| Exercise A |
Using the article on categorising thought, explain in one to three sentences why participants who said yes to a question were then asked to rate that thought on three scales.
| Exercise B |
Carry on the article on categorising thought past its final sentence.

| Selected excerpt |
↓↓↓
Categorising Thought

The schizophrenic ceases to be schizophrenic when he meets someone by whom he feels understood - Jung

Earlier this year King’s College London hosted a conference entitled “Revelatory Experiences: perspectives from neuroscience, psychiatry, and the humanities”.

Drawing from a diverse range of disciplines, the speakers addressed questions such as how we can talk about religious experience in a secular setting, how fMRI and other monitors of brain activity can be useful to monitor or define alleged mystical and religious experience, and whether hypnosis and suggestion can be used to recreate similar conditions that can be measured in clinical trials.

Among the speakers was Philippa Garety, a Professor of Clinical Psychology, who also has extensive experience as a therapist, specializing in Cognitive Behavioural Therapy. Philippa spoke about research work carried out by herself and by her colleague Emmanuelle Peters on the relationship between psychosis and religious belief. She also tied this in with her own experiences practicing as a Cognitive Behavioural Therapist.

Philippa explained how in researching their paper Measuring Delusional Ideation, her team surveyed over four hundred healthy individuals, along with thirty three individuals who had been clinically classified as deluded and were living as inpatients.

The survey consisted of questions that asked whether the subject had had thoughts that could be interpreted as delusional. These included questions like: ‘Do you ever feel as if there is a conspiracy against you?’, ‘Do you ever feel as if people seem to drop hints about you or say things with a double meaning?’, and ‘Do you ever feel as if people are reading your mind?’.

If a person answered a question positively, they were then asked to score their reaction to that on three different scales. The first scale measured how distressing this thought was. Secondly, they scored how often this thought preoccupied them. And finally, they scored how true they believed the thought to be. The combined results of these answers allowed the researchers to scale participants and analyse the statistics.

Unsurprisingly, the results showed that overall the ‘deluded’ group scored much higher than the ‘healthy’ group. However, what was surprising was the considerable overlap in how many people of both groups asserted that they had experienced these thoughts (on average the ‘healthy’ group said Yes to six of the thoughts, while the ‘deluded’ group said Yes to eleven). Philippa suggested that this shows that thoughts that are normally thought of as delusional were in fact quite common.
↑↑↑
| Data provided |
↓↓↓
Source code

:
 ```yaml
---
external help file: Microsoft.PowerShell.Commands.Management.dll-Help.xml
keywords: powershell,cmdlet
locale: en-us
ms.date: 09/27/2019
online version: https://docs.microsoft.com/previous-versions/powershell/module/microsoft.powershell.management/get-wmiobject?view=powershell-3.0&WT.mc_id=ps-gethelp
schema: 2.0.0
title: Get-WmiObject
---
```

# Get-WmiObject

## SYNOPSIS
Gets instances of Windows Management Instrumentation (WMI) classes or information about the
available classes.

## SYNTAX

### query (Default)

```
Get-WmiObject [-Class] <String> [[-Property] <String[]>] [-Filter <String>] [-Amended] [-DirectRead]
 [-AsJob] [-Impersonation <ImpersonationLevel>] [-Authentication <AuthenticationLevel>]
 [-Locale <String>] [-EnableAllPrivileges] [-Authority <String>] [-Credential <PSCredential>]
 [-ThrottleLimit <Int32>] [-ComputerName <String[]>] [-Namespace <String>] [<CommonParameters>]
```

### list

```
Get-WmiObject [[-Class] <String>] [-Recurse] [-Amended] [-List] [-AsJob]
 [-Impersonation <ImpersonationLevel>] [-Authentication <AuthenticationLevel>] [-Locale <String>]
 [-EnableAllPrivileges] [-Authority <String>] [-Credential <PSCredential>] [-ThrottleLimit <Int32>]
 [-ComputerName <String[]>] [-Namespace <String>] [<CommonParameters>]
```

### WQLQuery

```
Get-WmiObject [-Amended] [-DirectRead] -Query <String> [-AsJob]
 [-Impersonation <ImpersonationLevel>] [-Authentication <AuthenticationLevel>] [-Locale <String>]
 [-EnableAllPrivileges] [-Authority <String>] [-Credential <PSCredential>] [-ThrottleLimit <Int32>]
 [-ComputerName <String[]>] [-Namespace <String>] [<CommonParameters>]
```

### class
↑↑↑
| Response A |
They rated how distressing the thought was, how often it preoccupied them, and how true they believed it to be. The combined results let the researchers place participants on a scale and analyse the statistics.

| Response B |
One major difference between how the ‘healthy’ and ‘deluded’ groups scored was that the ‘deluded’ group scored the thoughts significantly higher on the scales. In this light, it is not the thought itself that is inherently problematic, but how the person reacts to the thought. The paper concluded that ‘whether or not one becomes overtly deluded is determined not just by the content of mental events but also by the extent to which they are believed, how much they interfere with one’s life, and their emotional impact… taken together, these findings imply that the divisions between normal and delusional thinking, or between delusions and other types of pathological thinking, may be rather blurred’. 

Most interestingly, Philippa also drew attention to the fact that the results also showed that a significant portion (11%) of the ‘healthy’ group, overall scored higher than the ‘deluded’ inpatients. Further research by this team (Delusional Ideation in Religious and Psychotic Populations) suggested that certain groups of religious people (Hare Krishnas were one group surveyed) had a higher number of ‘delusional thoughts’ than control groups (made up of Christians, and non-religious). 
However, they scored significantly lower than the control group in terms of how these thoughts distressed them. Again, Philippa suggested that this meant that it is not the thought itself that is inherently delusional, but how we react to them.
Anyone familiar with mindfulness meditation or CBT will know that this 'thinking about how we think' is a major part of the underlying theory. Philippa went on, moving away from the statistics to talk more about practical examples from her CBT cases. Philippa believes that many people can be helped using a CBT model by simply working on redefining how they think about what they are thinking about or what they are doing.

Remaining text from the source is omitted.